SELECT cab_type, AVG(price) FROM Cab
WHERE distance >= 3.94 AND distance <= 5.89
GROUP BY cab_type;

 * sqlite:///testdb.sqlite
Done.


cab_type,AVG(price)
Lyft,25.54245415758896
Uber,22.335192601067888


In [89]:
%%sql
-- # select minimum price from distance 3.94 to 5.89

SELECT cab_type, MIN(price) FROM Cab
WHERE distance >= 3.94 AND distance <= 5.89
GROUP BY cab_type;

 * sqlite:///testdb.sqlite
Done.


cab_type,MIN(price)
Lyft,3.0
Uber,7.5


In [90]:
%%sql
-- # select maximum price from distance 3.94 to 5.89

SELECT cab_type, MAX(price) FROM Cab
WHERE distance >= 3.94 AND distance <= 5.89
GROUP BY cab_type;

 * sqlite:///testdb.sqlite
Done.


cab_type,MAX(price)
Lyft,97.5
Uber,87.0


###### 3.4.4 Distance 5.90 to 7.86

In [91]:
%%sql
-- # select average price from distance 5.90 to 7.86

SELECT cab_type, AVG(price) FROM Cab
WHERE distance >= 5.90 AND distance <= 7.86
GROUP BY cab_type;

 * sqlite:///testdb.sqlite
Done.


cab_type,AVG(price)
Lyft,30.1
Uber,26.106672932330827


In [92]:
%%sql
-- # select minimum price from distance 5.90 to 7.86

SELECT cab_type, MIN(price) FROM Cab
WHERE distance >= 5.90 AND distance <= 7.86
GROUP BY cab_type;

 * sqlite:///testdb.sqlite
Done.


cab_type,MIN(price)
Lyft,10.5
Uber,10.0


In [93]:
%%sql
-- # select maximum price from distance 5.90 to 7.86

SELECT cab_type, MAX(price) FROM Cab
WHERE distance >= 5.90 AND distance <= 7.86
GROUP BY cab_type;

 * sqlite:///testdb.sqlite
Done.


cab_type,MAX(price)
Lyft,65.0
Uber,89.5


In [94]:
%%sql
-- # merge both Cab and Weather tables 

DROP TABLE IF EXISTS Cab_Weather;

CREATE TABLE Cab_Weather AS
SELECT * FROM Cab
INNER JOIN Weather 
ON Cab.minute = Weather.minute
AND Cab.hour = Weather.hour
AND Cab.day = Weather.day
AND Cab.month = Weather.month
AND Cab.source = Weather.location;

SELECT COUNT(*) FROM Cab_Weather;

 * sqlite:///testdb.sqlite
Done.
Done.
Done.


COUNT(*)
58796


## <font color='#2F4F4F'>4. Summary of Findings</font>

The following are the prices for Lyft:
- overall average of 16.54, overall minimum 2.5, overall maximum 97.5
- average 17.3, minimum 2.5, maximum 97.5 from midnight to 6 AM
- average 17.35, minimum 2.5, maximum 89.0 from 7 AM to 12 PM
- average 17.33, minimum 2.5, maximum 92.0 from 1 PM to 6 PM
- average 17.37, minimum 2.5, maximum 92.0 from 7 PM to 11 PM

The following are the prices for Uber:
- overall average of 15.79, overall minimum 4.5, overall maximum 89.5
- average 15.80, minimum 4.5, maximum 81.5 from midnight to 6 AM
- average 15.75, minimum 4.5, maximum 80.5 from 7 AM to 12 PM
- average 15.80, minimum 4.5, maximum 89.5 from 1 PM to 6 PM
- average 15.81, minimum 4.5, maximum 76.0 from 7 PM to 11 PM

Minimum distance is 0.02, maximum distance is 7.86.

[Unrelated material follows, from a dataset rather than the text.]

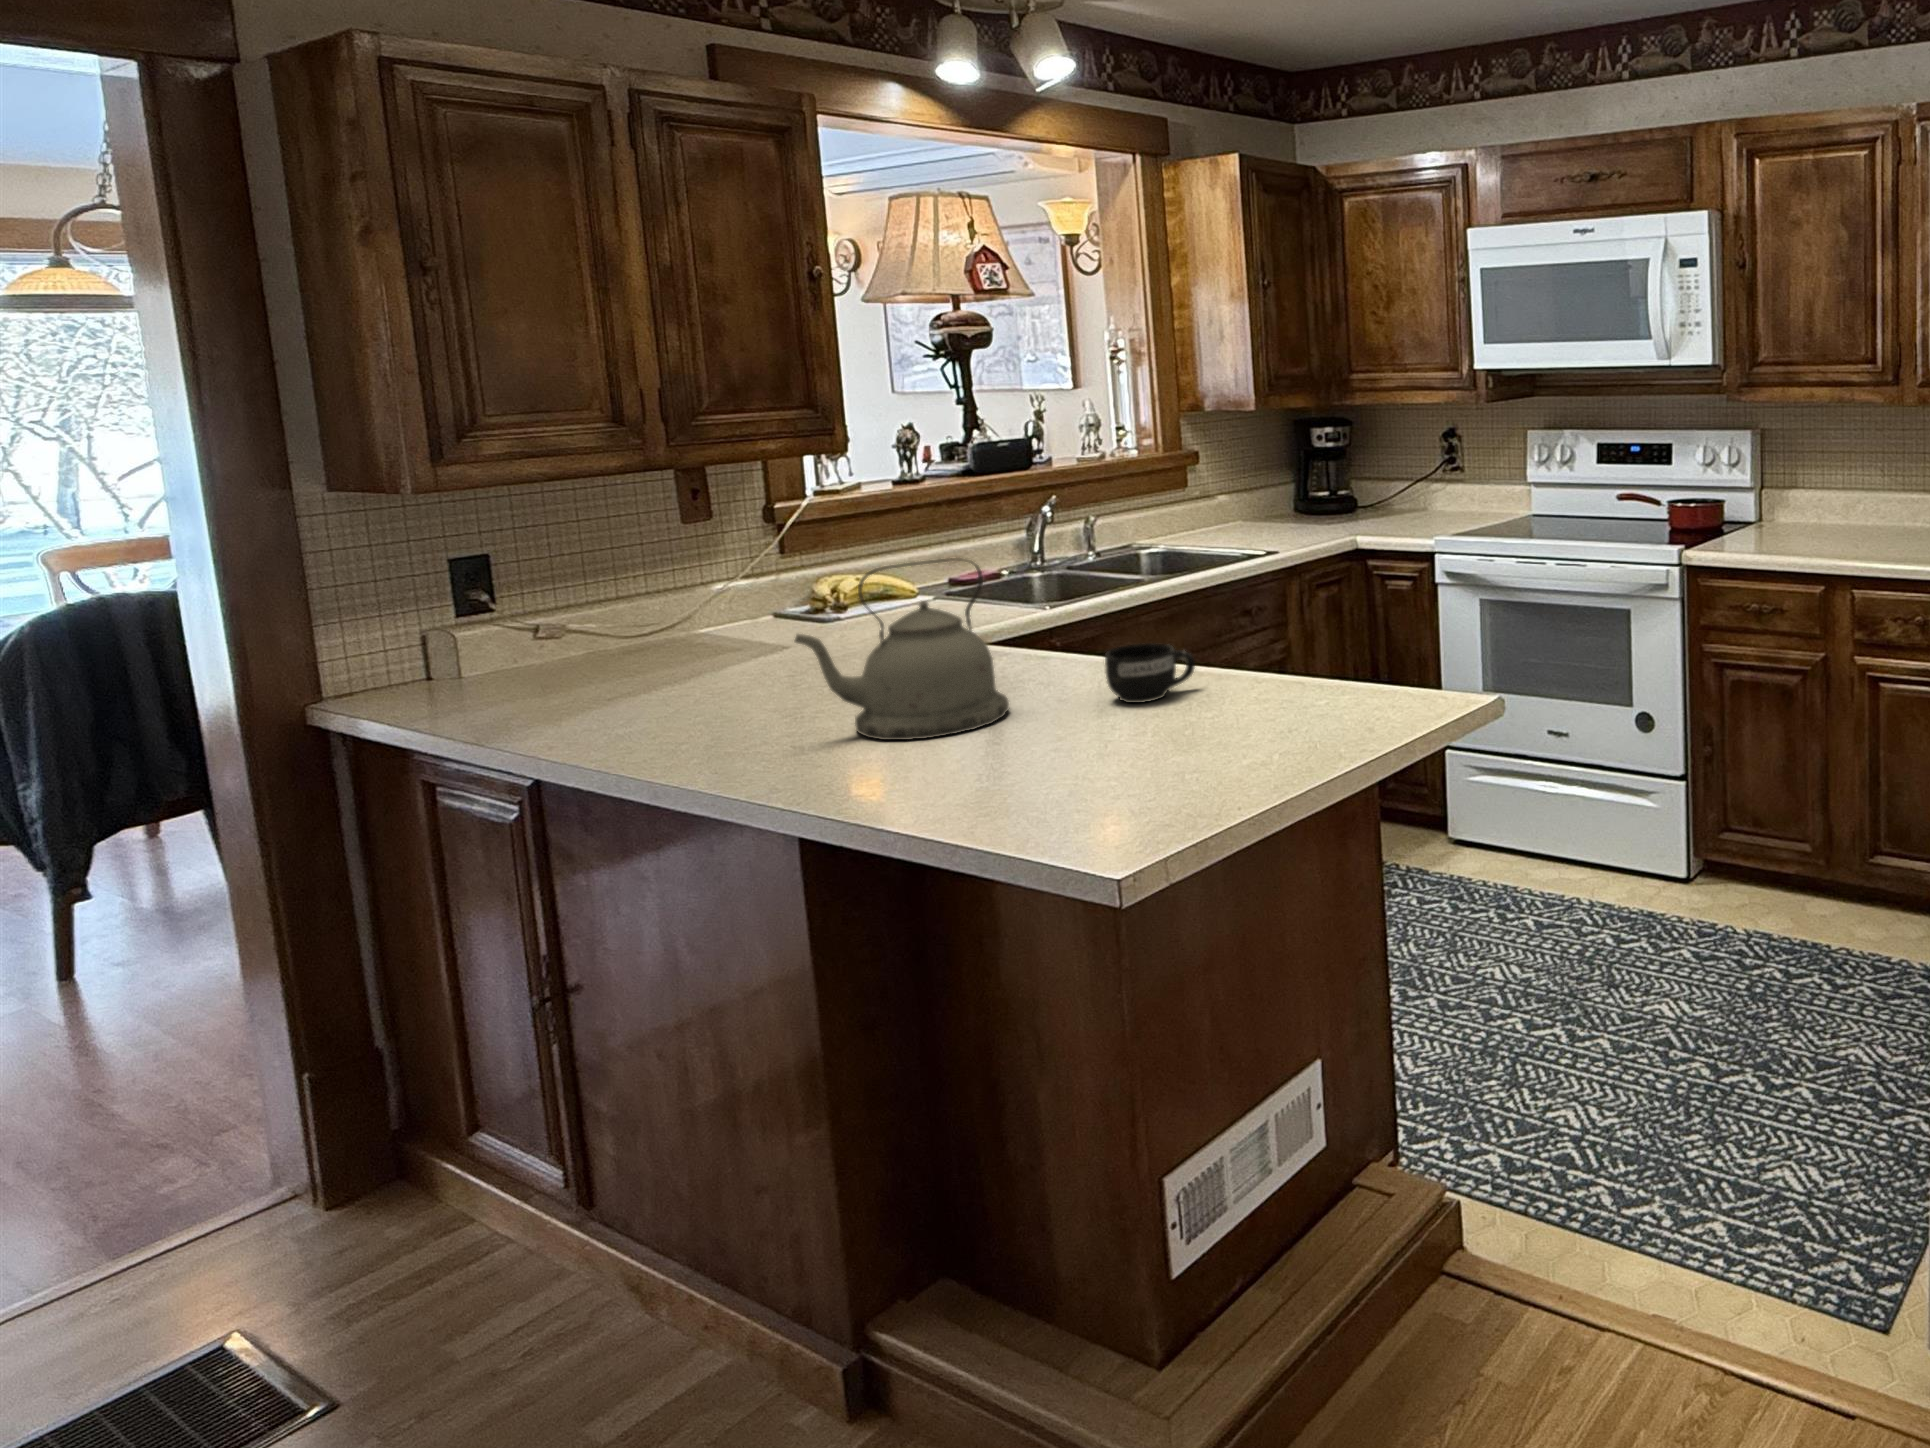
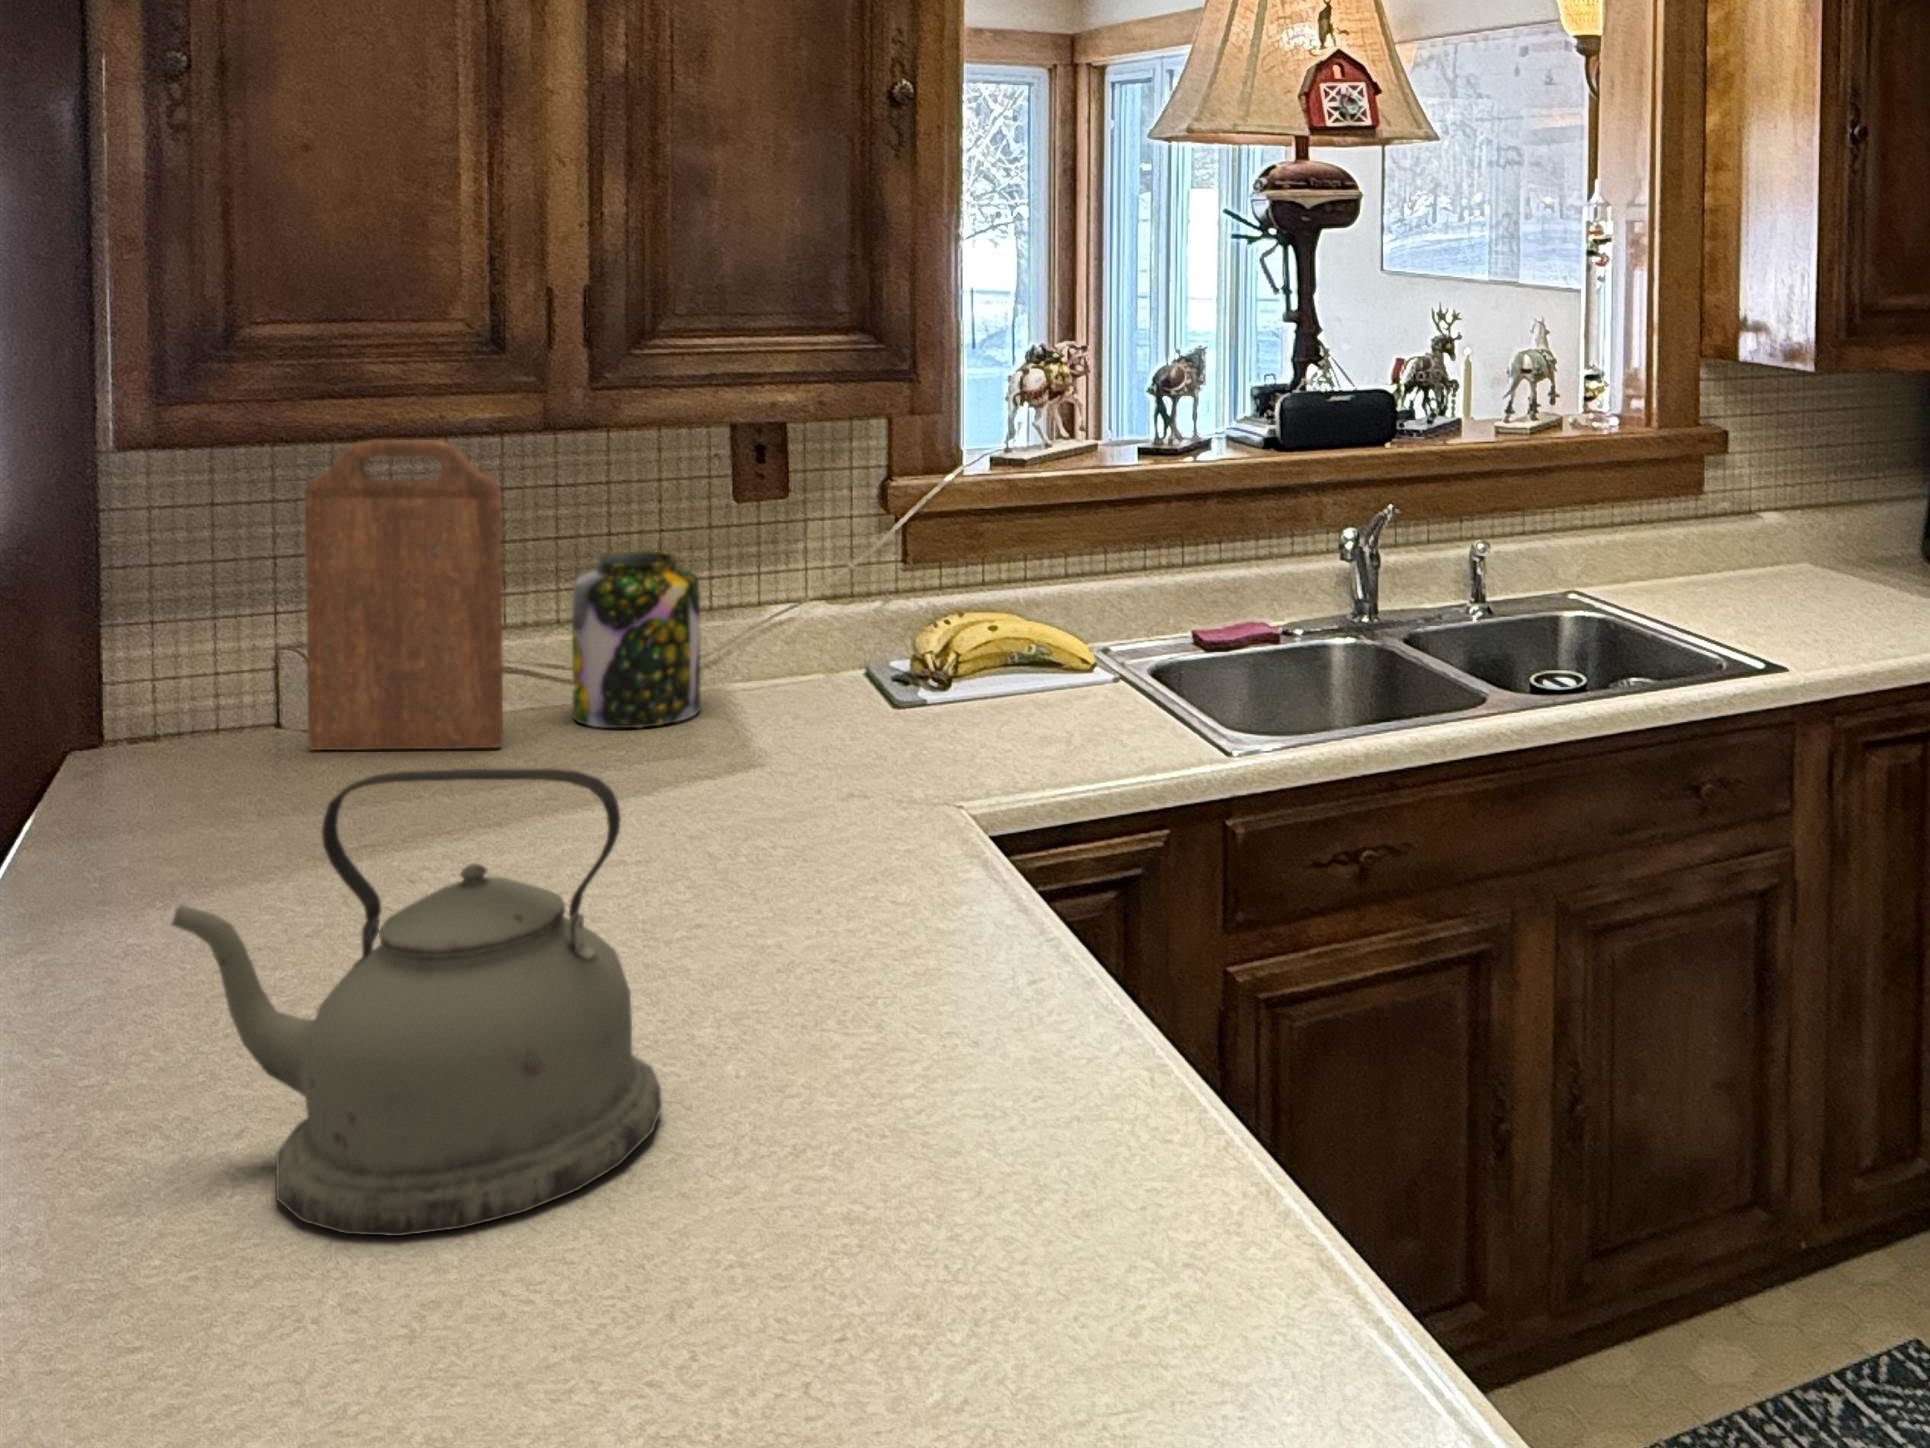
cutting board: none [459,490,611,684] -> present [305,440,503,750]
jar: none [615,552,706,654] -> present [572,551,701,728]
mug: present [1105,643,1195,703] -> none [815,1049,1056,1243]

**For distance 0.00-1.96:**
Lyft has average price 14.07, minimum price 2.5, and maximum price 65.0.
Uber has average price 13.37, minimum price 4.5, and maximum price 61.5.

**For distance 1.97-3.93:**
Lyft has average price 19.24, minimum price 2.5, and maximum price 92.0.
Uber has average price 17.14, minimum price 6.0, and maximum price 80.5.

**For distance 3.94-5.89:**
Lyft has average price 25.54,  minimum price 3.0, and maximum price 97.5.
Uber has average price 22.33, minimum price 7.5, and maximum price 87.0.

**For distance 5.90-7.86**
Lyft has average price 30.1, minimum price 10.5, and maximum price 65.0.
Uber has average price 26.10, minimum price 10.0, and maximum price 89.5.

## <font color='#2F4F4F'>5. Recommendations</font>

The Ride-Sharing Startup management team can use this information as a starting point then later adjust accordingly based on user feedback.

## <font color='#2F4F4F'>6. Challenging your Solution</font>

### a) Did we have the right data?
Yes.

### b) Did we have the right question?
Yes.

### Is further analysis required?
Yes. Such as how a combination of time and distance affects prices (what's the average price for traveling to Financial District at 7 AM compared to at 2 PM, etc.), how weather affects price, and so on.